**Task to carry out**
Where a line holds the word "your", copy it from the records.

**Input data**
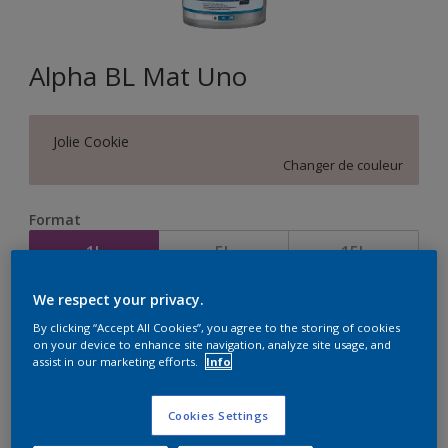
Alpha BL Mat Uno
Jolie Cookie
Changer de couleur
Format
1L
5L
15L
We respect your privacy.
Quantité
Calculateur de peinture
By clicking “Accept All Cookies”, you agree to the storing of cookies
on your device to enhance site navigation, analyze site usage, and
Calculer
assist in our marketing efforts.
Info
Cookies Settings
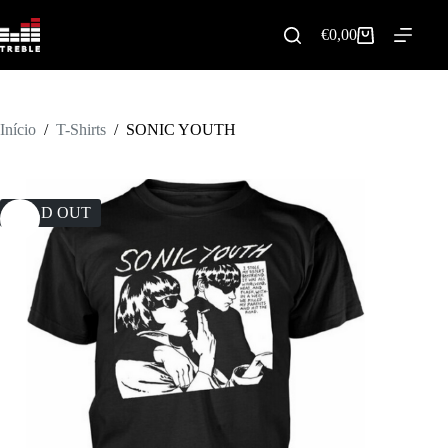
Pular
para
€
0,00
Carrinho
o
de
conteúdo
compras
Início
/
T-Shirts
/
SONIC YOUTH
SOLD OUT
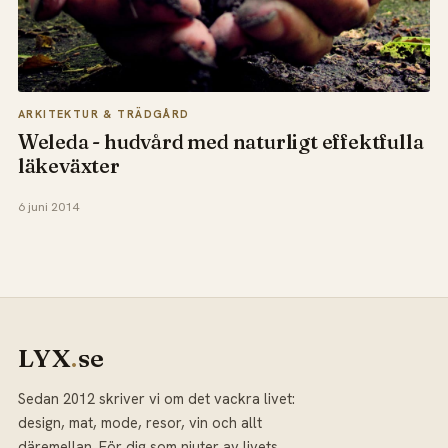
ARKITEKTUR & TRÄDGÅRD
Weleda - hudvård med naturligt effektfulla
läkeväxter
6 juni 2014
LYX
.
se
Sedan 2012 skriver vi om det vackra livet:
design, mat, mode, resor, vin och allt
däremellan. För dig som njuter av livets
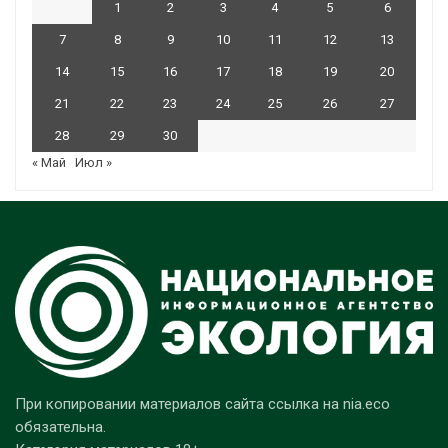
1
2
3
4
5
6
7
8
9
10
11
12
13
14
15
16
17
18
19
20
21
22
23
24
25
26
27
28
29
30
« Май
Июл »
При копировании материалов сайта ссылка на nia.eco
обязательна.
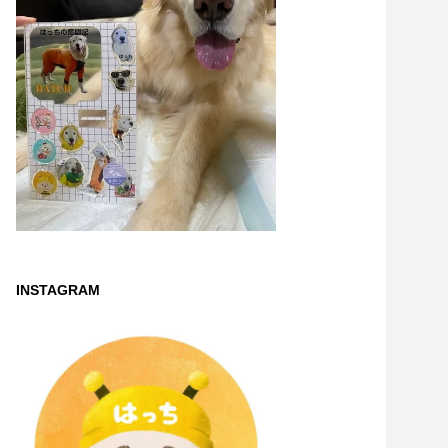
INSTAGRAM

==

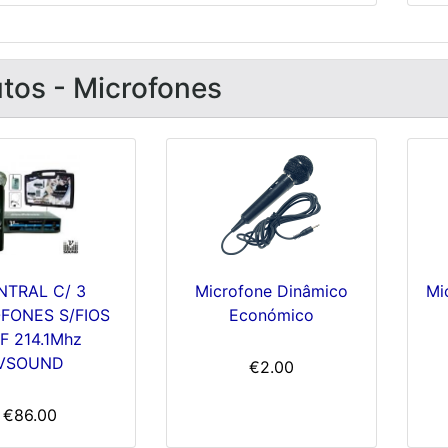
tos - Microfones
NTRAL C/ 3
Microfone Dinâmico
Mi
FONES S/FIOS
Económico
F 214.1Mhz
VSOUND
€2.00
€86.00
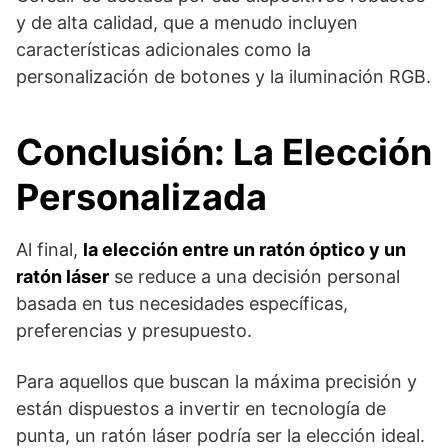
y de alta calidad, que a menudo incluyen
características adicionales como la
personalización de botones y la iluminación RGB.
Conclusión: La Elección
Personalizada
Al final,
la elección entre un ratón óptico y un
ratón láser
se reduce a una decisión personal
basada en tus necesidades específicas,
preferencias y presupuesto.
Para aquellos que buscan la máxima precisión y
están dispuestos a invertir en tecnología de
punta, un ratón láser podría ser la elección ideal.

**Solved exercise**
We respect your privacy.
on your device to enhance site navigation, analyze site usage, and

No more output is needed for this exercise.